### Task objective
Return the listing below unchanged, reproducing every line in its original order.

### Data section
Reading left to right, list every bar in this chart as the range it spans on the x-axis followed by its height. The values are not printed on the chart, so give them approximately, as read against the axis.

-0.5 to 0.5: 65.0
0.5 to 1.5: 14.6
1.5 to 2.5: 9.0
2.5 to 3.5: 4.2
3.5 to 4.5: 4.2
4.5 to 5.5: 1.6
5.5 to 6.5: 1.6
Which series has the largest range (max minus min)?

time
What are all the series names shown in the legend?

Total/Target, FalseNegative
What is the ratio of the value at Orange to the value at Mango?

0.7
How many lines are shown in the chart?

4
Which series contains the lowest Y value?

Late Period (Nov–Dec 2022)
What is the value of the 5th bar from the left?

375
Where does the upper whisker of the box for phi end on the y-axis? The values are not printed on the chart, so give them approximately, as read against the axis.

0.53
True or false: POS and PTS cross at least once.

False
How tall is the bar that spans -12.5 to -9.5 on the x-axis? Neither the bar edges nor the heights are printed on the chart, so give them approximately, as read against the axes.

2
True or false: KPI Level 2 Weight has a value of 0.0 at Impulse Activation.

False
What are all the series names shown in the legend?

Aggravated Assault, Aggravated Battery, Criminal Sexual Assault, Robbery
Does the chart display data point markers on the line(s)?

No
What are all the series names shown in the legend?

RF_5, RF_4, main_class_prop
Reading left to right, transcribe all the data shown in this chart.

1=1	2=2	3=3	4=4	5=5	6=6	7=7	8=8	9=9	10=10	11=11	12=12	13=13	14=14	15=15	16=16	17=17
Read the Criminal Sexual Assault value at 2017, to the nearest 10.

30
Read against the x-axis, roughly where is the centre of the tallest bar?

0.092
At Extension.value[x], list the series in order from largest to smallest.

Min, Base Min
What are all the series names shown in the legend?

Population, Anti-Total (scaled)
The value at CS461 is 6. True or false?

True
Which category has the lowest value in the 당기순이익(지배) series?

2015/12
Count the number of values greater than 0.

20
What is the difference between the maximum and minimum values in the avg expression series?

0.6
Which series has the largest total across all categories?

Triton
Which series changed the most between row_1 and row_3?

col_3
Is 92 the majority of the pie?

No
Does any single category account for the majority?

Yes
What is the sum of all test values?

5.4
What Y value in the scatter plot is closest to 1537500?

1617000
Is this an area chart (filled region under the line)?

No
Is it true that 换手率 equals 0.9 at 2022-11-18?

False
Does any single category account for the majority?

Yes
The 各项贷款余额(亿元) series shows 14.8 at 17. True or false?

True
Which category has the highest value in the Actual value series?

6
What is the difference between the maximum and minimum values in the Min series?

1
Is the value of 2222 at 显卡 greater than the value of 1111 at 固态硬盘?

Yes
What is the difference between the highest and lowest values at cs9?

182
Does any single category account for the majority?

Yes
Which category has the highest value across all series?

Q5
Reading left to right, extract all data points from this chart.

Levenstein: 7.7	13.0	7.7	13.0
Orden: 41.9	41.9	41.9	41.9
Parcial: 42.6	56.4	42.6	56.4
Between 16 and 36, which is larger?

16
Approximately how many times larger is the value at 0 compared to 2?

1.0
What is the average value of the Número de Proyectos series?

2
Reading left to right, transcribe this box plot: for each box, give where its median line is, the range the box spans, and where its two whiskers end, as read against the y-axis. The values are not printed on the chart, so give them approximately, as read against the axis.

### Expected output
Reading left to right, list every bar in this chart as the range it spans on the x-axis followed by its height. The values are not printed on the chart, so give them approximately, as read against the axis.

-0.5 to 0.5: 65.0
0.5 to 1.5: 14.6
1.5 to 2.5: 9.0
2.5 to 3.5: 4.2
3.5 to 4.5: 4.2
4.5 to 5.5: 1.6
5.5 to 6.5: 1.6
Which series has the largest range (max minus min)?

time
What are all the series names shown in the legend?

Total/Target, FalseNegative
What is the ratio of the value at Orange to the value at Mango?

0.7
How many lines are shown in the chart?

4
Which series contains the lowest Y value?

Late Period (Nov–Dec 2022)
What is the value of the 5th bar from the left?

375
Where does the upper whisker of the box for phi end on the y-axis? The values are not printed on the chart, so give them approximately, as read against the axis.

0.53
True or false: POS and PTS cross at least once.

False
How tall is the bar that spans -12.5 to -9.5 on the x-axis? Neither the bar edges nor the heights are printed on the chart, so give them approximately, as read against the axes.

2
True or false: KPI Level 2 Weight has a value of 0.0 at Impulse Activation.

False
What are all the series names shown in the legend?

Aggravated Assault, Aggravated Battery, Criminal Sexual Assault, Robbery
Does the chart display data point markers on the line(s)?

No
What are all the series names shown in the legend?

RF_5, RF_4, main_class_prop
Reading left to right, transcribe all the data shown in this chart.

1=1	2=2	3=3	4=4	5=5	6=6	7=7	8=8	9=9	10=10	11=11	12=12	13=13	14=14	15=15	16=16	17=17
Read the Criminal Sexual Assault value at 2017, to the nearest 10.

30
Read against the x-axis, roughly where is the centre of the tallest bar?

0.092
At Extension.value[x], list the series in order from largest to smallest.

Min, Base Min
What are all the series names shown in the legend?

Population, Anti-Total (scaled)
The value at CS461 is 6. True or false?

True
Which category has the lowest value in the 당기순이익(지배) series?

2015/12
Count the number of values greater than 0.

20
What is the difference between the maximum and minimum values in the avg expression series?

0.6
Which series has the largest total across all categories?

Triton
Which series changed the most between row_1 and row_3?

col_3
Is 92 the majority of the pie?

No
Does any single category account for the majority?

Yes
What is the sum of all test values?

5.4
What Y value in the scatter plot is closest to 1537500?

1617000
Is this an area chart (filled region under the line)?

No
Is it true that 换手率 equals 0.9 at 2022-11-18?

False
Does any single category account for the majority?

Yes
The 各项贷款余额(亿元) series shows 14.8 at 17. True or false?

True
Which category has the highest value in the Actual value series?

6
What is the difference between the maximum and minimum values in the Min series?

1
Is the value of 2222 at 显卡 greater than the value of 1111 at 固态硬盘?

Yes
What is the difference between the highest and lowest values at cs9?

182
Does any single category account for the majority?

Yes
Which category has the highest value across all series?

Q5
Reading left to right, extract all data points from this chart.

Levenstein: 7.7	13.0	7.7	13.0
Orden: 41.9	41.9	41.9	41.9
Parcial: 42.6	56.4	42.6	56.4
Between 16 and 36, which is larger?

16
Approximately how many times larger is the value at 0 compared to 2?

1.0
What is the average value of the Número de Proyectos series?

2
Reading left to right, transcribe this box plot: for each box, give where its median line is, the range the box spans, and where its two whiskers end, as read against the y-axis. The values are not printed on the chart, so give them approximately, as read against the axis.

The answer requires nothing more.